TEXTO FORNECIDO -
--------------------------------
O médico e neurocientista Miguel Nicolelis disse que a possibilidade de o Brasil ultrapassar a marca de três mil mortes diárias por covid-19 nas próximas semanas passou a ser real. Ontem, o país teve o dia mais letal de toda a pandemia pela segunda vez consecutiva e estabeleceu também a maior média móvel de mortes. Foram registrados 1.840 novos óbitos causados pela doença em 24 horas. Em entrevista ao El País, questionado sobre o que esperar nas próximas semanas, Nicolelis disse que “vamos entrar numa situação de guerra explícita”.
– Nós podemos ter a maior catástrofe humanitária do século 21 em nossas mãos. A possibilidade de cruzar dois mil óbitos diários nos próximos dias é absolutamente real. A possibilidade de cruzarmos 3 mil mortes diárias nas próximas semanas passou a ser real. Se você tiver dois mil óbitos por dia em 90 dias ou 3 mil óbitos por 90 dias, estamos falando de 180 mil a 270 mil pessoas mortas em três meses. Nós dobraríamos o número de óbitos. Isso já é um genocídio, só que ninguém ainda usou a palavra. O que são 250 mil mortes sendo que a vasta maioria poderia ter sido evitada? – pontuou Nicolelis.
--------------------------------
[Registros contidos em um conjunto de dados]

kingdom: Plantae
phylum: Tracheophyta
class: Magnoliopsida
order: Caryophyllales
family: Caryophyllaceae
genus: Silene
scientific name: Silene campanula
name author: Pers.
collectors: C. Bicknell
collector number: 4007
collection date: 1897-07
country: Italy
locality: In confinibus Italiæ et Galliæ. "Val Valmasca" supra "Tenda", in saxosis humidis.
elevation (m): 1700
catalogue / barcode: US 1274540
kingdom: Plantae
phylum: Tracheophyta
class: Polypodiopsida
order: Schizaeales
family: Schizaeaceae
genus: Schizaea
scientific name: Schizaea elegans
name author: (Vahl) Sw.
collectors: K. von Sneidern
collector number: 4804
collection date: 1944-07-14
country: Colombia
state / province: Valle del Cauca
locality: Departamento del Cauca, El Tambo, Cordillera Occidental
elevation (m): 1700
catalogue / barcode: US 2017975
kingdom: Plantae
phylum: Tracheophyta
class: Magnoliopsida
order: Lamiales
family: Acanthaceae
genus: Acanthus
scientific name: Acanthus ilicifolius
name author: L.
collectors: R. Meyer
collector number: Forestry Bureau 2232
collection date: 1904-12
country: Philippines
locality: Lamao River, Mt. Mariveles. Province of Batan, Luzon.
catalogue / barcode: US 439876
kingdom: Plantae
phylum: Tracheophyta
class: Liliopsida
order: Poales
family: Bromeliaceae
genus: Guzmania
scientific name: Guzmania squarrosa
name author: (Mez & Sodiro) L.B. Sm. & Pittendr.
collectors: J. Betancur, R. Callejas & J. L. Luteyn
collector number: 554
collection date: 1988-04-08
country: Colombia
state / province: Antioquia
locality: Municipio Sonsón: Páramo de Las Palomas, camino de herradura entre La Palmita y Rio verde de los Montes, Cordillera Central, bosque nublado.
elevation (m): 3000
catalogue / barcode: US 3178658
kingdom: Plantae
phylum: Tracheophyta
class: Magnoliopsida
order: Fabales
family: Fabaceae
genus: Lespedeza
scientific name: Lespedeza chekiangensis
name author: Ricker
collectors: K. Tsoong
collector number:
--------------------------------
De acordo com o texto sobre a covid-19 no Brasil, quantos novos óbitos causados pela doença foram registrados em 24 horas? Os registros formam um material à parte, sem ligação com o texto.

ESPAÇO DA RESPOSTA - Foram registrados 1.840 novos óbitos em 24 horas.